Excerpted passage:
╭──

One of St. Augustine’s analogies for thinking about the sinful human condition is that sin is like a hereditary disease that has been passed down from one generation of humanity to another. This illness has caused human beings to fatefully and irrationally settle for finite and temporal goods over infinite and eternal goods (Augustine called this malady disordered affections or loves). So the noetic effects of the fall (how sin negatively impacts the human mind and intellect) can be viewed analogously as a type of mental illness. Yet, as Kreeft critically notes, God has provided a cure for our illness through the life, death, and resurrection of our Lord and Savior Jesus Christ.

2. The Golden Rule of Apologetics

“An argument in apologetics, when actually used in dialogue, is an extension of the arguer. The arguer’s tone, sincerity, care, concern, listening, and respect matter as much as his or her logic—probably more. The world was won for Christ not by arguments but by sanctity: ‘What you are speaks so loud, I can hardly hear what you say.’”2

Kreeft has described what I call the “Golden Rule of Apologetics”: Treat other people’s beliefs the way you want yours treated (carefully, fair-mindedly, accurately). Viewing Christian apologetic arguments as an extension of the Christian’s life of winsome gratitude is powerful. But the implication of Kreeft’s quote is that the apologist needs to give as much attention to his spiritual state as to his argument. As forgiven sinners, none of us does winsome apologetics perfectly, but it is still worthy of our best efforts.

╰──

Stored data:
╭──

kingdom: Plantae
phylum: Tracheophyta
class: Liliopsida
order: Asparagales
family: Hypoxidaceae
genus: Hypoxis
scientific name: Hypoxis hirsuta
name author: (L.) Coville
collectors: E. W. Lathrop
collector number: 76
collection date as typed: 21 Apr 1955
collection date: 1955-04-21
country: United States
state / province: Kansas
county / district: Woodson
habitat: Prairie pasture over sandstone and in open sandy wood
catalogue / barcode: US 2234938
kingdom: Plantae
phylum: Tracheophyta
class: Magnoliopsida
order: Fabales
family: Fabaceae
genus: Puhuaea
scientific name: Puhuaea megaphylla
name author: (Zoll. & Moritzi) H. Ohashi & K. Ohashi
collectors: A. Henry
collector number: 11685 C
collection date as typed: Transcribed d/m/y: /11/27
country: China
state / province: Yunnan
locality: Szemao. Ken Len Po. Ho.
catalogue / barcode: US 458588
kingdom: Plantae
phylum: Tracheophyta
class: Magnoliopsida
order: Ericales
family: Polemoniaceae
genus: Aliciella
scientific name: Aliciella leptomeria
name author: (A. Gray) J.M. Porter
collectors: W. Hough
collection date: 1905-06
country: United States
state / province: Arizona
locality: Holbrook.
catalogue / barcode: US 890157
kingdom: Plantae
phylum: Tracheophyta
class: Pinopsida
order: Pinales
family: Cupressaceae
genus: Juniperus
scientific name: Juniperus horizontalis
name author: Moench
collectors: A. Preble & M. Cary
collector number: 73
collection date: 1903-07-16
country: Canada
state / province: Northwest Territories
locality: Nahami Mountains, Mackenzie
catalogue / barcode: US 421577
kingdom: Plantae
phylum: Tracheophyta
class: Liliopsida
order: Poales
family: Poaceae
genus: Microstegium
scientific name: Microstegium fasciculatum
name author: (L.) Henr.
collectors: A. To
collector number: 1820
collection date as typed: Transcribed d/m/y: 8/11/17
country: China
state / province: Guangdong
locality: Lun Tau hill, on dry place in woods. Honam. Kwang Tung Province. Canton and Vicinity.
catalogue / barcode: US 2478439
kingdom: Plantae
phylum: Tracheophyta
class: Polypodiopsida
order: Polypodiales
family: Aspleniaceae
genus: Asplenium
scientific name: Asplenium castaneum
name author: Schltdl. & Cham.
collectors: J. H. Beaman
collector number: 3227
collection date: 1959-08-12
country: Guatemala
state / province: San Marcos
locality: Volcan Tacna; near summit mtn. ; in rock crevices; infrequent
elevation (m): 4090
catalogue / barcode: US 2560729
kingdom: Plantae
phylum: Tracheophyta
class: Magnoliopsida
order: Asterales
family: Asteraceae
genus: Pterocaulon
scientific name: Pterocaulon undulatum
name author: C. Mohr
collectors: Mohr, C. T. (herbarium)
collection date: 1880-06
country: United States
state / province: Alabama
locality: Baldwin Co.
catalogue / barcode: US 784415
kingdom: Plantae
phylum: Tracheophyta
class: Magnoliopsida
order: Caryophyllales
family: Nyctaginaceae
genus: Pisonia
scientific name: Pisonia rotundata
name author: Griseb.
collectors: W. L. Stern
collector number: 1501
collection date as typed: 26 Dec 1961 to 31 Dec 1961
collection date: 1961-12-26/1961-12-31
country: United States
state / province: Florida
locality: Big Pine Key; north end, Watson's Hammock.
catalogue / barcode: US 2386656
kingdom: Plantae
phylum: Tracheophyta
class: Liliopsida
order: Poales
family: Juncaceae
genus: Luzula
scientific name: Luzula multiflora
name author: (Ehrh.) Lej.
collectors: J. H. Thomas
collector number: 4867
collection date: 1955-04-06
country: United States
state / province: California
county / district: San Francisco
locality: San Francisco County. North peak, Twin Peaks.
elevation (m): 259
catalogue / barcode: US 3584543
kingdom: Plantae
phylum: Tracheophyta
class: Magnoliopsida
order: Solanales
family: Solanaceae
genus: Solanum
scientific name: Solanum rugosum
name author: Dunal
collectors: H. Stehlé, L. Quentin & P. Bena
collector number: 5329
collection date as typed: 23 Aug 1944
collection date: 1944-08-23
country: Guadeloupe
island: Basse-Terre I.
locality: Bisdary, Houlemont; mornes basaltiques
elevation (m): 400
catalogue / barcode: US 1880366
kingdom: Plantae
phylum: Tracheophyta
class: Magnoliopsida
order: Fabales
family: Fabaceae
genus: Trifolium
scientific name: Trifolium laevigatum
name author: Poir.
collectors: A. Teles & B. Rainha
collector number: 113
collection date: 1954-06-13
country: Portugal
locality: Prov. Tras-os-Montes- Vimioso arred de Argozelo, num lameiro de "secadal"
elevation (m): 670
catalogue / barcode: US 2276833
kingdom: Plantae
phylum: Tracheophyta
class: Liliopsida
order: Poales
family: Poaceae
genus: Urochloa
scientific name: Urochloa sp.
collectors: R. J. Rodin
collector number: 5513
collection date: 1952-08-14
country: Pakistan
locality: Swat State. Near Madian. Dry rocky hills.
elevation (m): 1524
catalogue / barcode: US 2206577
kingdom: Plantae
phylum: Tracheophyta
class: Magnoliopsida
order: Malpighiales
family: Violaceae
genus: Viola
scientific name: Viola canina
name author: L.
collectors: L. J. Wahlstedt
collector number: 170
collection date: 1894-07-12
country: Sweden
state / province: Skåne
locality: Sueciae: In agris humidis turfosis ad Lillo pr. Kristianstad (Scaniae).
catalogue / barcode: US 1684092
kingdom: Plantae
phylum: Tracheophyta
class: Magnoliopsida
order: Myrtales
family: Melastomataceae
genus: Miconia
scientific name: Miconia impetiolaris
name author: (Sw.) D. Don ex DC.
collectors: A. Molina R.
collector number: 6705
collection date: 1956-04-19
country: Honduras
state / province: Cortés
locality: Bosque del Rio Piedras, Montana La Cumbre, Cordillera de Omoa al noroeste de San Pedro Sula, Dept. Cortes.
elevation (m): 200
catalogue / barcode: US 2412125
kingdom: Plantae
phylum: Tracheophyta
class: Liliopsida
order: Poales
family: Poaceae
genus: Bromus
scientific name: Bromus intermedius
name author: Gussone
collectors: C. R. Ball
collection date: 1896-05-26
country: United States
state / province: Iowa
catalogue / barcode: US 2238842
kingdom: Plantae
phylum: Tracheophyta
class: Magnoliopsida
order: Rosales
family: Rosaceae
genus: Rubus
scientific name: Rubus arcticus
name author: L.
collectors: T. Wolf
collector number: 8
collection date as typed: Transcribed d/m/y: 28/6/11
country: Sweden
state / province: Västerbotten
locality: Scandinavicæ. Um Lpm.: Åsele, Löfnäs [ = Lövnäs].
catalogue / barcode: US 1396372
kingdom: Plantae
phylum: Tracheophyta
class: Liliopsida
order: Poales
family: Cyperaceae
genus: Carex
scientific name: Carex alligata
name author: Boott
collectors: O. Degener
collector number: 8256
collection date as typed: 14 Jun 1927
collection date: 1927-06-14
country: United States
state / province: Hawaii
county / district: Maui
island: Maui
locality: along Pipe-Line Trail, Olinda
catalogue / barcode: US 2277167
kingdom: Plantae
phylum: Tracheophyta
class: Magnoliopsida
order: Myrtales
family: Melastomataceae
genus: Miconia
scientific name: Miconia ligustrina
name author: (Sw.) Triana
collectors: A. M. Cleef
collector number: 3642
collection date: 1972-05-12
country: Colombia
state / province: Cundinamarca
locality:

╰──

What this exercise asks:
**a)** In the passage on Christian apologetics, what name did Augustine give to the malady that leads people to settle for finite and temporal goods?
**b)** Pick up the passage on Christian apologetics after its final sentence and carry it forward a short way in the same voice.
None of the stored lines is needed for the work that follows the text.

Outputs by task:
**a)** Augustine called it disordered affections or loves.

**b)**
3. Divine Design and Human Undesign

“There are relatively few atheists among neurologists and brain surgeons and astrophysicists, but many among psychologists, sociologists, and historians. The reason seems obvious: the first study divine design, the second study human undesign.”3

It would be interesting to see statistics (comment on Reflections if you are aware of such) as to which scientific disciplines actually have more or fewer believers in God. But my intuition tells me that Kreeft is probably right. When studying the brain, mind, and heavenly bodies one powerfully encounters complexity, patterns, and purpose that often point people to a Creator. In contrast, studying the behavior of human individuals, society, and history often points to humankind’s brokenness and moral flaws, and thus away from God. Though the brokenness and moral flaws should inform us that there is a wholeness and moral goodness as a contrasting standard (again pointing to God).

4. Atheists: New and Old

“Atheists in C. S. Lewis’ day were as snobbish and arrogant as they are now, but better educated and more capable of debate.”4

You may have heard of the “Four Horsemen of the New Atheism” over the last few decades: Richard Dawkins, Christopher Hitchens, Sam Harris, and Daniel Dennett. But I have long thought that the old atheists—J. L. Mackie, A. J. Ayer, Jean Paul Sartre, Bertrand Russell, Friedrich Nietzsche—were much more formidable than the new crop. I think what made the old unbelievers a challenge, as Kreeft alludes, was that they had actually studied Christianity and knew its vulnerable spots. They also saw the importance of attempting to persuade people through reason rather than through rhetorical sarcasm and ridicule. But atheists are not alone in acting smugly—Christians can also exhibit such negative attitudes.

I admire Kreeft’s broad knowledge of the world of ideas as well as his skill in the written language. I often refer to Peter Kreeft as “the Catholic C. S. Lewis.” Kreeft is a Lewis scholar and has been significantly influenced by the man he has studied.

So, I encourage you to read one of Peter Kreeft’s books . . . he’s got a hundred to choose from.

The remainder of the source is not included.